§ **Fragment źródłowy**:
* * *

Elżbieta nie wytrzymała. Odrzuciła puchową kołdrę, wygramoliła się z szerokiego łóżka i założyła kapcie. Miała na sobie tylko długą do kostek koszulę nocną, więc gdy uzbrojona w latarkę wyszła na korytarz, zadrżała z zimna.
Wyrzuciłabym „długa do kostek” – poprawi się rytm zdania, a tak naprawdę długość tej koszuli nie jest istotna – istotne, że ponieważ była tylko w koszuli, zadrżała z znimna.
Co prawda obiecała nie opuszczać tej nocy pokoju, ale co złego mogło się stać? W końcu do tej pory duchy nie były agresywne. Stukały, pukały i wyły, ale nigdy nikogo nie zaatakowały. Więc niby dlaczego pani domu miałaby się bać? Chciała na własne oczy zobaczyć, co się będzie działo. Jakoś niezupełnie wierzyła w czary…
Troszkę mi tutaj logika kuleje – Elżbieta zauważa, że do tej pory duchy nie były agresywne, zatem w nie wierzy, potem piszesz, że nie wierzyła w czary ( duchy i czary to jak sądzę, odrębnę zjawiska, ale należące do jednej metafizycznej przestrzeni – jeśli wierzyła w duchy, nie mogła nie wierzyć w czary, a jeśli słowo „czary” w tym wypadku ma być synonimem pojawiania się duchów, to też chyba nie do końca trafione – nie znam się na fantastyce – ale tak podpowiada mi intuicja).
Coś huknęło. Porządnie huknęło. Elżbieta odwróciła się gwałtownie, latarka oświetliła ścianę po lewej. Ziała w niej dziura wielkości ludzkiej pięści. Strach rozprzestrzeniał się po ciele majętnej wdowy z oszałamiającą prędkością. Czyżby duchy zrobiły się tak wściekłe, ponieważ zaprosiła JĄ?
"…,latarka oświetliła ścianę, a w niej dziurę wielkości pięści." Nie musisz pisać „po lewej” bo to nie ma znaczenia, - gdybyś wcześniej dokładnie opisywała pomieszczenie, że tam stała komoda, a tu wisiało lustro, czy coś, to ok, ale tutaj czytelnik ma swobodę – bo szczegółowy wygląd mieszkania nie wpływa na akcję. I to „ziała” – nie pasuje :) Chyba, że ta dziura jakoś buchała czymś, albo jakoś oddychała :)
Może lepiej: "w ułamku sekundy strach zawładnął ciałem majętnej wdowy tak, że latarka, którą dotąd dzielnie ściskała w dłoni, wypadła na podłogę." Dalej mogłaby wycofywać się po ciemku potykając np. o meble, a obłoczki pary widzieć w świetle księżyca wpadającym przez okna. Mam problem z tym „ją” – raz że nie powinno być dużych liter; dwa, ten zaimek ma jak sądzę podkreślić tę tajemniczą kobietę i podkreślić jej znaczenie – ale jakoś mi to zdanie nie gra. Nagle pojawia się zdanie dotyczące jakiejś postaci, jakiegoś spotkania a same zaimki, jeśli nie mają zaczepienia, zaburzają odbiór tekstu. Zastanów się, czy widzisz różnicę: Duchy były wściekłe. Na pewno dlatego, że odważyła się ją zaprosić, wprowadzić do domu, pozwolić, by naruszyła ich spokój.

* * *

§ **Polecenie 1**:
Przepisz dokładnie z tekstu o Elżbiecie i duchach część, która zaczyna się od słów „Elżbieta nie wytrzymała.”, a kończy na słowach „zadrżała z zimna.”.
Tekst i rekordy są od siebie całkowicie niezależne.

§ **Dane wejściowe**:

* * *

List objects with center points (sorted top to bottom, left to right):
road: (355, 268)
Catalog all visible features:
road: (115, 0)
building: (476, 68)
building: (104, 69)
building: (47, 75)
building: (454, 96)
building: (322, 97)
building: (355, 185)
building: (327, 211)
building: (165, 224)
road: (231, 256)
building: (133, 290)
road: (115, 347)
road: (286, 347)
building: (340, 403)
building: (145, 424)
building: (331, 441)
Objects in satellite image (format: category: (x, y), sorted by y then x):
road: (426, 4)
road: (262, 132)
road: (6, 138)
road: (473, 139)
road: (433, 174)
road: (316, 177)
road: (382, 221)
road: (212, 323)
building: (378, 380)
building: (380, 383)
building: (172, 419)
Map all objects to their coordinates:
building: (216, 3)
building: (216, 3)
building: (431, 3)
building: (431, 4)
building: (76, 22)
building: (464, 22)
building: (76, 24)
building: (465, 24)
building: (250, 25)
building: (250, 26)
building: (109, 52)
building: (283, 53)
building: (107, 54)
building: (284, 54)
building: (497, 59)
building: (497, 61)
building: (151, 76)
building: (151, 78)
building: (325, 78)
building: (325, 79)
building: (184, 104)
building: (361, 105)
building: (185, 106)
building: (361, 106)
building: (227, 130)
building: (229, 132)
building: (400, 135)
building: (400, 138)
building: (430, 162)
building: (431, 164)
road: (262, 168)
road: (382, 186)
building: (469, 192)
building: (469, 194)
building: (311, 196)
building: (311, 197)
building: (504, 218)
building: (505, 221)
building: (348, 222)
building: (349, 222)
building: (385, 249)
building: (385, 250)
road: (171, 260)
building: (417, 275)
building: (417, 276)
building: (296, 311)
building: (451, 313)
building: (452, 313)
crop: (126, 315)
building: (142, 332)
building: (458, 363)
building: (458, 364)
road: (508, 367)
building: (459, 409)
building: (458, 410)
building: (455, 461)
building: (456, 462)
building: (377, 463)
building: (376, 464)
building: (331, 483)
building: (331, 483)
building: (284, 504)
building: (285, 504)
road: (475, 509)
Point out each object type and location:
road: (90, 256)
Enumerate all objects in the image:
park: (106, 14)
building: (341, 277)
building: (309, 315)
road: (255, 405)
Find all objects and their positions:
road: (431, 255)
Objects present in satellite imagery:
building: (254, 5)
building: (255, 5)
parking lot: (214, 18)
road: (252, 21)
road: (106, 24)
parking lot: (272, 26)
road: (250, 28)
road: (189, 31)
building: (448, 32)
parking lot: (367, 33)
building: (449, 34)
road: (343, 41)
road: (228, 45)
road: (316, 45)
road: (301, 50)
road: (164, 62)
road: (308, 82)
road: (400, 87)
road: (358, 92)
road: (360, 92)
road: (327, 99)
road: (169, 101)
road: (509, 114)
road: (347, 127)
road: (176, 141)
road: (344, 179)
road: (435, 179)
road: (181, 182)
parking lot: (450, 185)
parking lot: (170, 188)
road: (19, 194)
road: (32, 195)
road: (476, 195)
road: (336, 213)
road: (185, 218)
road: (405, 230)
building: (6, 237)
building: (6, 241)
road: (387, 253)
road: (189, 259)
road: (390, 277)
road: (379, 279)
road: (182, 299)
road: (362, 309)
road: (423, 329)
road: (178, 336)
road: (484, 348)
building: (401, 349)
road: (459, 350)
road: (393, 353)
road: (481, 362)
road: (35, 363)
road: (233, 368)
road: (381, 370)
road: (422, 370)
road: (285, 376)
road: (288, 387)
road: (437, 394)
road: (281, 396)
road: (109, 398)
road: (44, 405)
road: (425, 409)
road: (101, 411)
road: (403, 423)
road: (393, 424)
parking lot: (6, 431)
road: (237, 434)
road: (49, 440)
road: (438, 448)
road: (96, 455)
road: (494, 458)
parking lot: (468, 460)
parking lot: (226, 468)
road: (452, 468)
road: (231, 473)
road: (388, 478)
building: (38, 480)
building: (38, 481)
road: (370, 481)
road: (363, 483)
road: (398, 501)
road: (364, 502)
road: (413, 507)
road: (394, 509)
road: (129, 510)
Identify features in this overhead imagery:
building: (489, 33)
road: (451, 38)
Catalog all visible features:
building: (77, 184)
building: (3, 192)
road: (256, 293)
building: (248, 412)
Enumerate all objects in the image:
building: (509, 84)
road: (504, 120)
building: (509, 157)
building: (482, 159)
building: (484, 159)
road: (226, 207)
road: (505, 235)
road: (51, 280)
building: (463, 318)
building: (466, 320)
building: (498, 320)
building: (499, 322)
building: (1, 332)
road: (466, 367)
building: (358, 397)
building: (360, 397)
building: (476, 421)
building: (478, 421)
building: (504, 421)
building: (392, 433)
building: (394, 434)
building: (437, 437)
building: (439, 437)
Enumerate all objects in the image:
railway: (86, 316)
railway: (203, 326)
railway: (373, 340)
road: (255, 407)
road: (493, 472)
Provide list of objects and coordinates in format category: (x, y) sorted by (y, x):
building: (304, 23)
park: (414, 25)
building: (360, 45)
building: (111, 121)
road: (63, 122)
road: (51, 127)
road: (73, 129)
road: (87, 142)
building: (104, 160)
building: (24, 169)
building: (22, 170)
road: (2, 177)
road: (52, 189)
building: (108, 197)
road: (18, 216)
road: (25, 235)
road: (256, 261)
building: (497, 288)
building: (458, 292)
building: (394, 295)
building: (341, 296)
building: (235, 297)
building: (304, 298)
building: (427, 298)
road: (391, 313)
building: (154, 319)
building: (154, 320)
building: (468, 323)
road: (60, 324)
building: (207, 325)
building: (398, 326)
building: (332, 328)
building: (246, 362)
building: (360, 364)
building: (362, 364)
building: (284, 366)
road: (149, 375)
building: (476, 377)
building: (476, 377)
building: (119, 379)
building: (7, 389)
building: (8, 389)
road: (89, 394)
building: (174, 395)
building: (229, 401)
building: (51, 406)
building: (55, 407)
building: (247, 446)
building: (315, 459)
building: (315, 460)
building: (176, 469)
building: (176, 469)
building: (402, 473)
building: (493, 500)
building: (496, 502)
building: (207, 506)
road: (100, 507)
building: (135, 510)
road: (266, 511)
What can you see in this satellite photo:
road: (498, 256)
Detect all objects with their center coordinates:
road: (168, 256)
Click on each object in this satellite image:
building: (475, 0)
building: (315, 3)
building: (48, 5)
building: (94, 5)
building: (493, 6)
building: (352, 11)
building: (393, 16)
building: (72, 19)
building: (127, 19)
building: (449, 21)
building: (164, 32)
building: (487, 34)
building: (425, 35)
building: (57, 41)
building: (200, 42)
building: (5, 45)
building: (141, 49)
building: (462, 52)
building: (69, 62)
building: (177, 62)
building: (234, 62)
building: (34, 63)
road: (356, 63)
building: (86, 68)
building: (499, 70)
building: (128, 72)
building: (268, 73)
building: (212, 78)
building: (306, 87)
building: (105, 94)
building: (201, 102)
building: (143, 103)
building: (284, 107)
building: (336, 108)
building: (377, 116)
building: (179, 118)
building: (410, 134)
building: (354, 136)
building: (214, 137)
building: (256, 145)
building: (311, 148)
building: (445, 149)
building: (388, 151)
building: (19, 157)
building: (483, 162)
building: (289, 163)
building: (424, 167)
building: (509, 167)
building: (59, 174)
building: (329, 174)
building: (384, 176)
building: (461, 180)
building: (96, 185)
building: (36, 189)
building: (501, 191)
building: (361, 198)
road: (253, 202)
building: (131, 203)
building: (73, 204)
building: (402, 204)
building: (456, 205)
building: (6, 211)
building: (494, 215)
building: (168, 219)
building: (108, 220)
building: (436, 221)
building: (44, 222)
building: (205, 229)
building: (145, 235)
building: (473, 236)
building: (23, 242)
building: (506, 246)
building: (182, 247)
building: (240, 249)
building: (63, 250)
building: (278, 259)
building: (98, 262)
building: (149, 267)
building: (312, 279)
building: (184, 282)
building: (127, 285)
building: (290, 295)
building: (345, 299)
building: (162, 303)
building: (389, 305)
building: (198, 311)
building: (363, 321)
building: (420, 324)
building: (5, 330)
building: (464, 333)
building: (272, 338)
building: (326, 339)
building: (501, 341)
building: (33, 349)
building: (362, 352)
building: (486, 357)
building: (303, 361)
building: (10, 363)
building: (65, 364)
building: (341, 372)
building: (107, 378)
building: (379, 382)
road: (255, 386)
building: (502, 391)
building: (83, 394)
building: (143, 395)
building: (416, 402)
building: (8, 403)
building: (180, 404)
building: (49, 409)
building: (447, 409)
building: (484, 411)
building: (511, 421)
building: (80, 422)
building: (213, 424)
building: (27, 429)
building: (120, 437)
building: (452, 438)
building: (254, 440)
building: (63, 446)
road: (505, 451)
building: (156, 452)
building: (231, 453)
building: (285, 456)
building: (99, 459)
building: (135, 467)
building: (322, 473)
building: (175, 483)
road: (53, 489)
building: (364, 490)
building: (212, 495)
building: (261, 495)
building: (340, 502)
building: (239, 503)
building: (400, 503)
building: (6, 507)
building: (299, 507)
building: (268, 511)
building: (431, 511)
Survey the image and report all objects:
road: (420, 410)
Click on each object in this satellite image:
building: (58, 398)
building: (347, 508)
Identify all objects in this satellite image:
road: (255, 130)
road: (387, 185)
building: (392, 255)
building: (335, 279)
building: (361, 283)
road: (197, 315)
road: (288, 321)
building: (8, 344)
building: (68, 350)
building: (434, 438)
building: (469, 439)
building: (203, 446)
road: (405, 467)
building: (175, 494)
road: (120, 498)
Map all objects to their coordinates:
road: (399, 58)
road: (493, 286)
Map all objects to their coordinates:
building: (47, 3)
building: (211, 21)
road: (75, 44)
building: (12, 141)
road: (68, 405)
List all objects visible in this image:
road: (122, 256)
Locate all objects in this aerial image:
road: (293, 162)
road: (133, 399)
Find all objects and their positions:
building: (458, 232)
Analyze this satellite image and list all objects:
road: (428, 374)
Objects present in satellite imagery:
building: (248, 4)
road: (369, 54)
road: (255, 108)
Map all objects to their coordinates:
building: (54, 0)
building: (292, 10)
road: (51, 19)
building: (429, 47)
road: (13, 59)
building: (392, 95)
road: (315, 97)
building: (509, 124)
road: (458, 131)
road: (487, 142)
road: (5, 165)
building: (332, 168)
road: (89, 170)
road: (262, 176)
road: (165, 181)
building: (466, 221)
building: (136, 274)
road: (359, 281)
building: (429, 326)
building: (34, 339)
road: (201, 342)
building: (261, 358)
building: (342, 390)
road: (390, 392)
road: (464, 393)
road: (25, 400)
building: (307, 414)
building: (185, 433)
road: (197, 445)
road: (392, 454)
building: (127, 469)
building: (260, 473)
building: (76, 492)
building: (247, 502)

* * *

§ **Polecenie 2**:
Przekształć w tabelę Markdown z kolumnami „Nr” i „Wiersz” wiersze rekordów od pierwszego aż do wiersza zawierającego „road: (115, 347)” włącznie, pomijając puste wiersze.

§ **Przykładowe rozwiązanie 1**:
Elżbieta nie wytrzymała. Odrzuciła puchową kołdrę, wygramoliła się z szerokiego łóżka i założyła kapcie. Miała na sobie tylko długą do kostek koszulę nocną, więc gdy uzbrojona w latarkę wyszła na korytarz, zadrżała z zimna.

§ **Przykładowe rozwiązanie 2**:
| Nr | Wiersz |
|---|---|
| 1 | List objects with center points (sorted top to bottom, left to right): |
| 2 | road: (355, 268) |
| 3 | Catalog all visible features: |
| 4 | road: (115, 0) |
| 5 | building: (476, 68) |
| 6 | building: (104, 69) |
| 7 | building: (47, 75) |
| 8 | building: (454, 96) |
| 9 | building: (322, 97) |
| 10 | building: (355, 185) |
| 11 | building: (327, 211) |
| 12 | building: (165, 224) |
| 13 | road: (231, 256) |
| 14 | building: (133, 290) |
| 15 | road: (115, 347) |